In hearing oral arguments involving Robert MacLean’s disclosure of
post-9/11 cracks in U.S. air passenger security, the high court is to consider
what was already seemingly decided by a unanimous federal appeals court ruling
in favor of the former air marshal, who was retaliated against by nervous bosses
who accused him of making a disclosure “specifically prohibited by law.”
(A ruling in the case Department of Homeland Security v. MacLean
[13-894] is due by the spring of 2015.)
The Department of Justice maintains that MacLean’s 2003 unclassified
leaks to the media about illegal action at the Transportation Security
Administration (TSA) were themselves prohibited—due to imagined catastrophic
consequences. Putin, Snowden and others whose actions continue to threaten U.S.
national security are likely rubbing their hands in delight, given the
possibilities left wide open by the government's position.
As the cases of Ukraine, Chechnya and Georgia show, former KGB officer
Putin is a master at deception and propaganda; witness his very public embrace
of Snowden, who stole classified documents far in excess of those he supposedly
took to make his argument against NSA, and then fled U.S. legal reach.
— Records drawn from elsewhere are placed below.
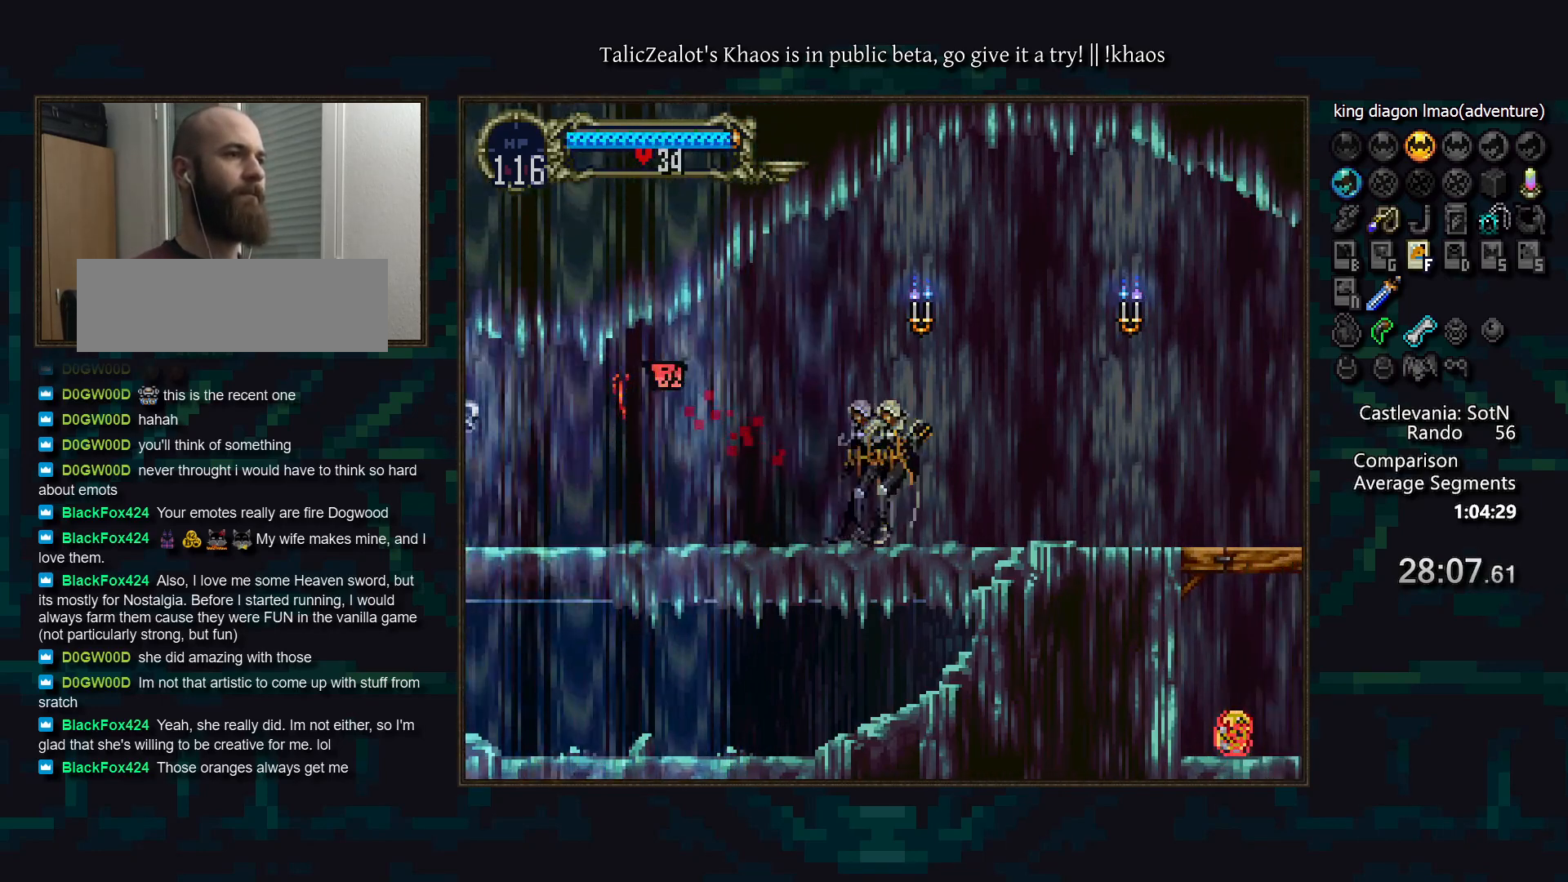
{"keys": [], "events": [[300, "right", "down"], [383, "right", "up"]]}
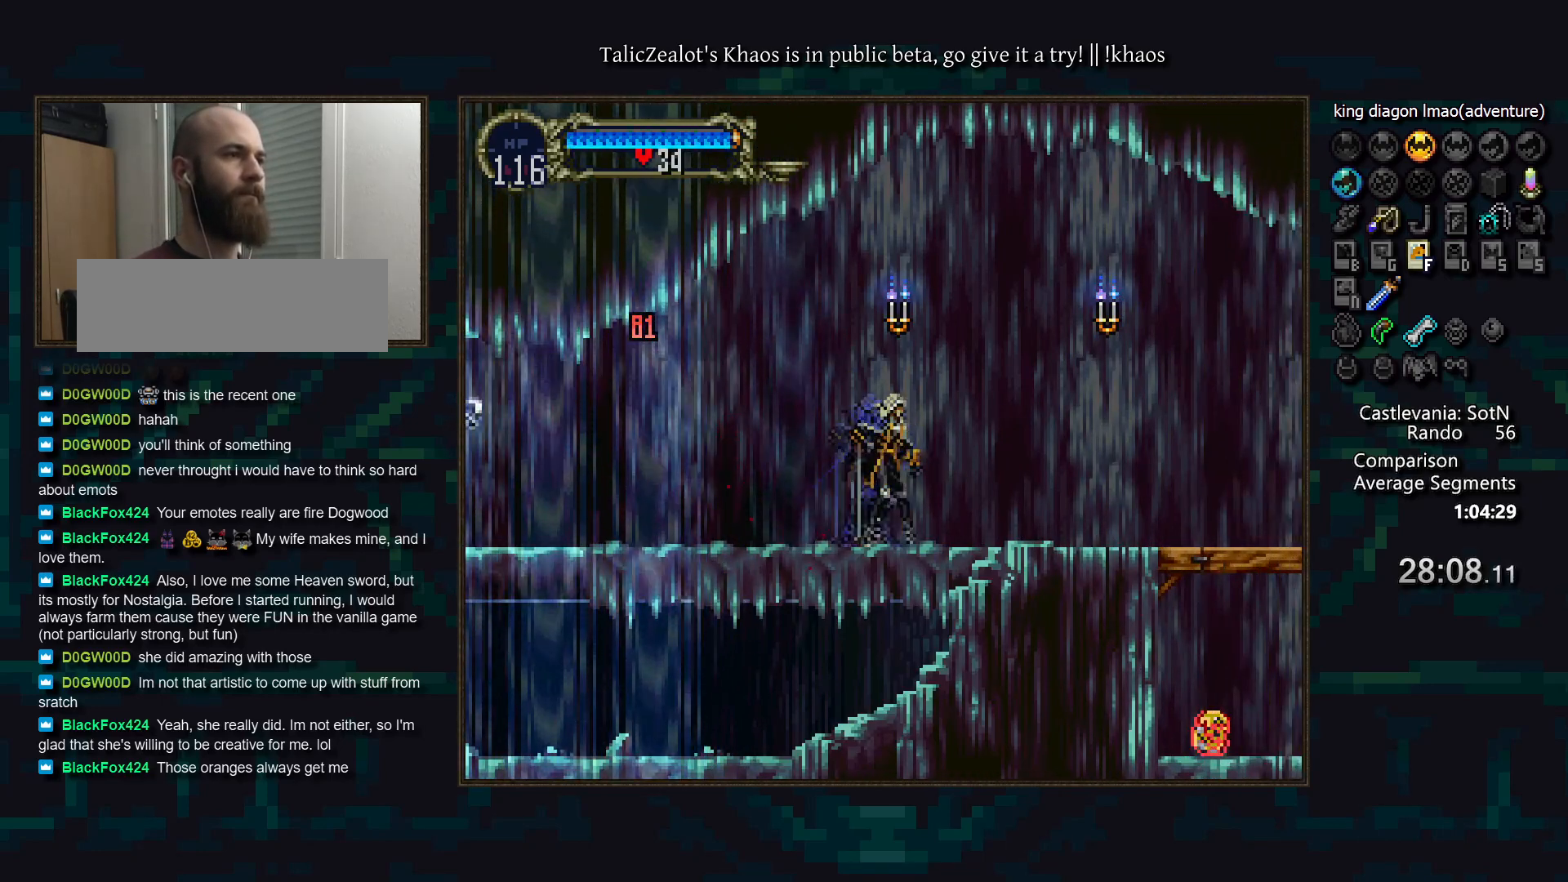
{"keys": [], "events": [[200, "right", "down"], [283, "right", "up"]]}
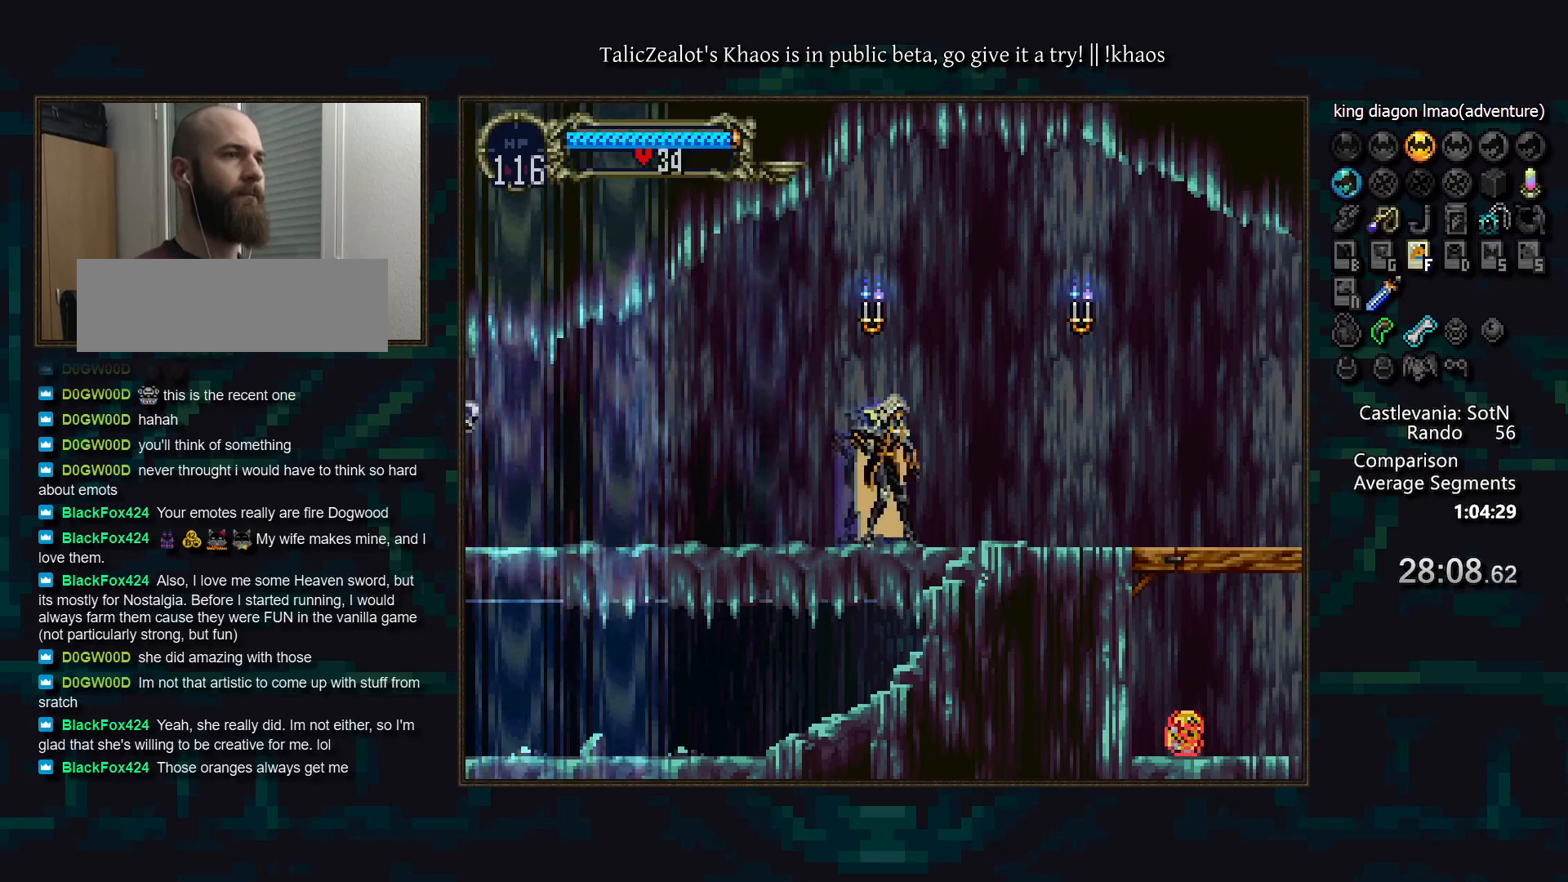
{"keys": [], "events": [[33, "right", "down"], [117, "right", "up"], [383, "right", "down"], [467, "right", "up"]]}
Even a
fierce critic of U.S. foreign policy like Sean Penn found himself
obliged to note that Snowden was not “legitimate,” his acts “based on the
narcissism of the so-called ‘whistleblower’.”
Unlike Snowden, who leaked massive amounts of national security
information, then fled to Russia—a police state where, the State Department
reports, real whistleblowers and investigative journalists alike are under
continuous threat—MacLean stayed here and, despite an arduous legal process
that left him nearly broke, went on to win in a court of law.
Those who know the former armed plain-clothes TSA officer who guarded
commercial airplanes argue persuasively that MacLean’s efforts were meant to
help prevent terrorist attacks. What MacLean did caused the TSA to rollback a
planned cut, for budget reasons, in overnight missions—a cutback due to occur
in the wake of air marshals having been just briefed on a “potential plot” to
hijack U.S. planes.
MacLean’s disclosures were factual and they shed light on a TSA action
that itself was arguably a violation of federal law—it is supposed to give
protective priority to "nonstop, long-distance flights" which are
high security risks. That his disclosures "evidenced a substantial and
specific danger to public health or safety" there can be no doubt.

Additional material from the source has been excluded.